When they were asked what age a person becomes “old,” most responded somewhere in the 40s or 50s. When they asked how an “old” person might send a text, they mimicked opening flip phones and putting on glasses to see the screen. When they were asked how an “old” person would cross the street, they depicted hunched backs and walkers.
According to Karla Ivankovich, PhD, an adjunct professor of psychology at the University of Illinois, Springfield, although “youth springs eternal,” mainstream media tends to assign characteristics like charisma, vitality, beauty, and energy to the under-30 set. “It is not the norm to see stories about how amazing grandparents or elders might be,” she tells Yahoo Beauty. “Instead we see sights of the frail, the vulnerable, and the needy.”
However, AARP’s producers profoundly break that feeble stereotype in the video when they introduce some “old” people in their 50s, 60s and 70s to the millennials — who are shocked at just how youthful they are.
The parties are given a few minutes to get acquainted and are then asked to teach one another some new physical skills. From ballroom dance to martial arts, boxing to Pilates, the mature men and women are able to complete physical skills just as well their millennial counterparts. In some cases, far better.
The most important thing to remember about your 20s and 30s isn’t to be young but rather to treat yourself well, according to Art Markman, PhD, a professor of psychology at the University of Texas, Austin. “It affects physical and mental health as you get older,” he tells Yahoo Beauty. “Keeping a fit body also creates a healthy mind. Getting regular sleep protects the brain from damage. … The better you feel in your 40s and 50s, the more engaged you stay in your work and your relationships. An active midlife extends to old age. Physically and mentally active people in middle age retain that activity and lifestyle in old age.
Thankfully, says Markman, more and more people are changing how they view age. “The interesting thing is that, although our culture prizes youth, a large number of boomers and Gen-Xers, who are 50 and older, have demonstrated how much older adults can accomplish,” he says. “In the 1970s, people assumed they would be relatively sedentary in their retirement years. Now the norm is for active retirement.”

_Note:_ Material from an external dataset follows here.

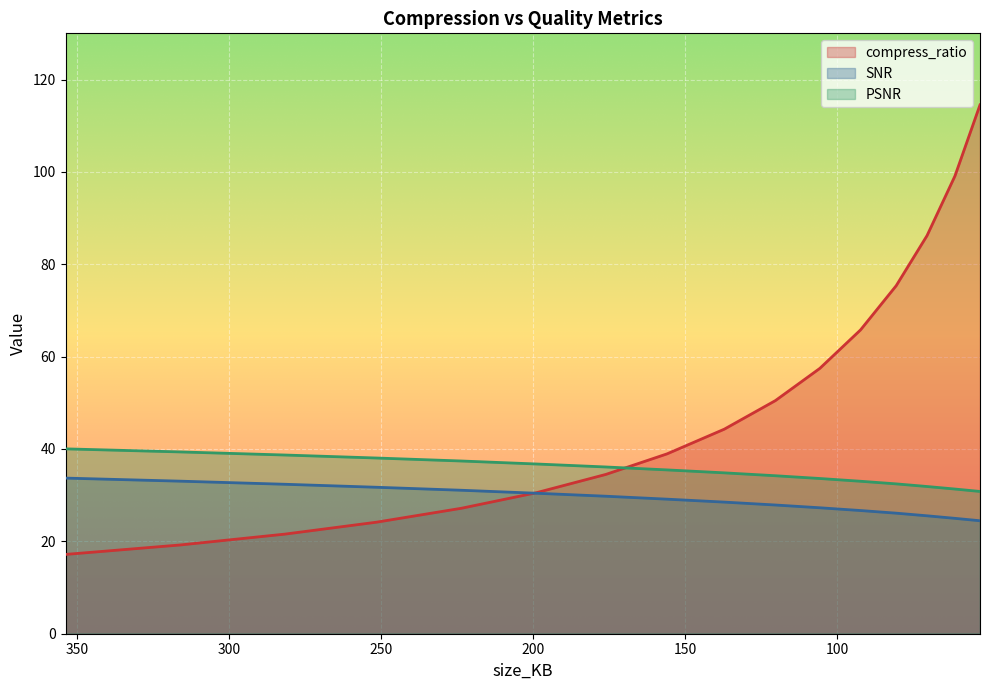

What is the label of the 12th point from the left?

92.3486328125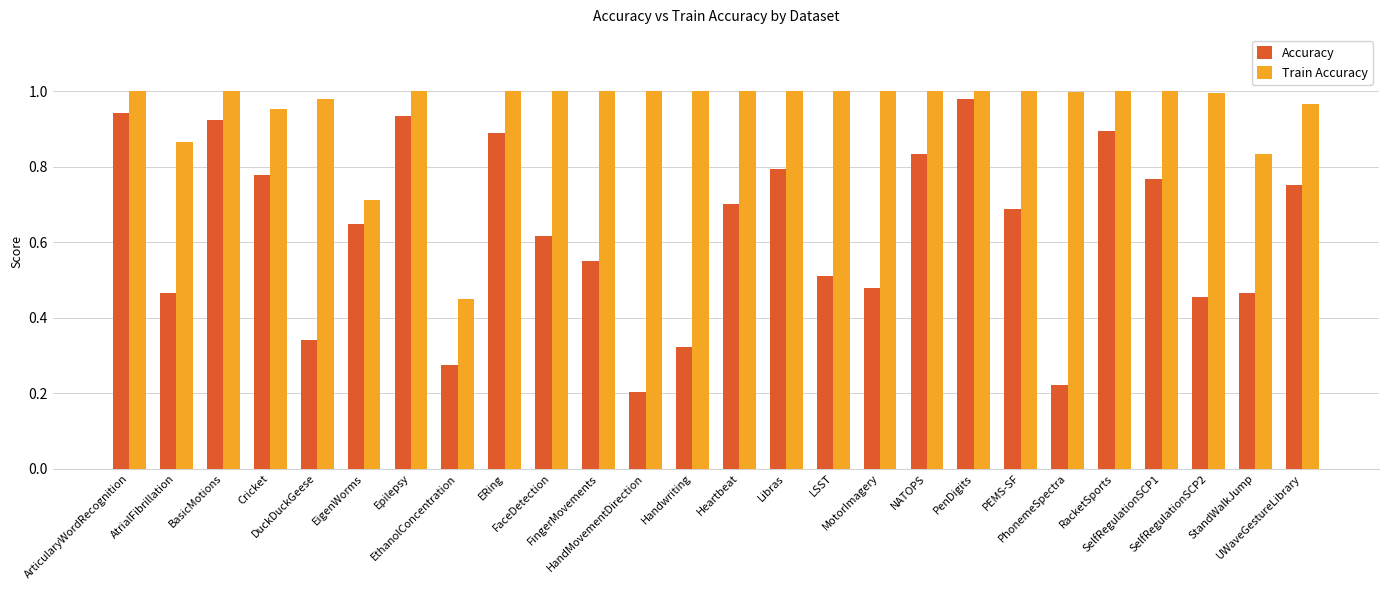

What is the sum of all Train Accuracy values?

24.8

Many retirement communities have large numbers of activities going on weekly, as well as trips geared toward seniors. “So the assumption is that the aging population is going to remain engaged in the community and active rather than riding off into the sunset,” Markman says, indicating millennials have plenty of reason to look forward to redefining a full life in their twilight years.
Ivankovich says that she often hears her millennial students place semi-rigid restrictions on age — sentiments like not wanting to raise children “when they’re old.” However, there’s no handbook saying you must stop a certain lifestyle when you enter your 40s and 50s. “You can choose not to ‘grow old’ in your mindsets and continue enjoying all of the activities that define youth — celebrating with friends, participating in sports, and so on,” Ivankovich says. “Past research suggests that those who deem themselves to be ‘old’ will abandon the activities and interests that they equate to youth.”
According to Markman, millennials should take heart. Not only are older generations redefining what it means to age beautifully, using research-backed health practices to keep their minds and bodies strong, but maturity looks far different at age 50 than it does at 25.
We needn’t fear aging. “Most people do not feel as old as they are physically,” Markman says. “Healthy people in their 50s feel younger — even if they have some additional aches, pains, and illnesses that they did not have when they were younger.” Take care of your body when you’re young and you may never feel old.
“Old,” Ivankovich says, is as much a state of mind as a state of physical being. If you limit yourself based on age, you limit your enjoyment of life. “When people start stopping, that’s when they start getting old,” declares 75-year-old George in the video. Wise words.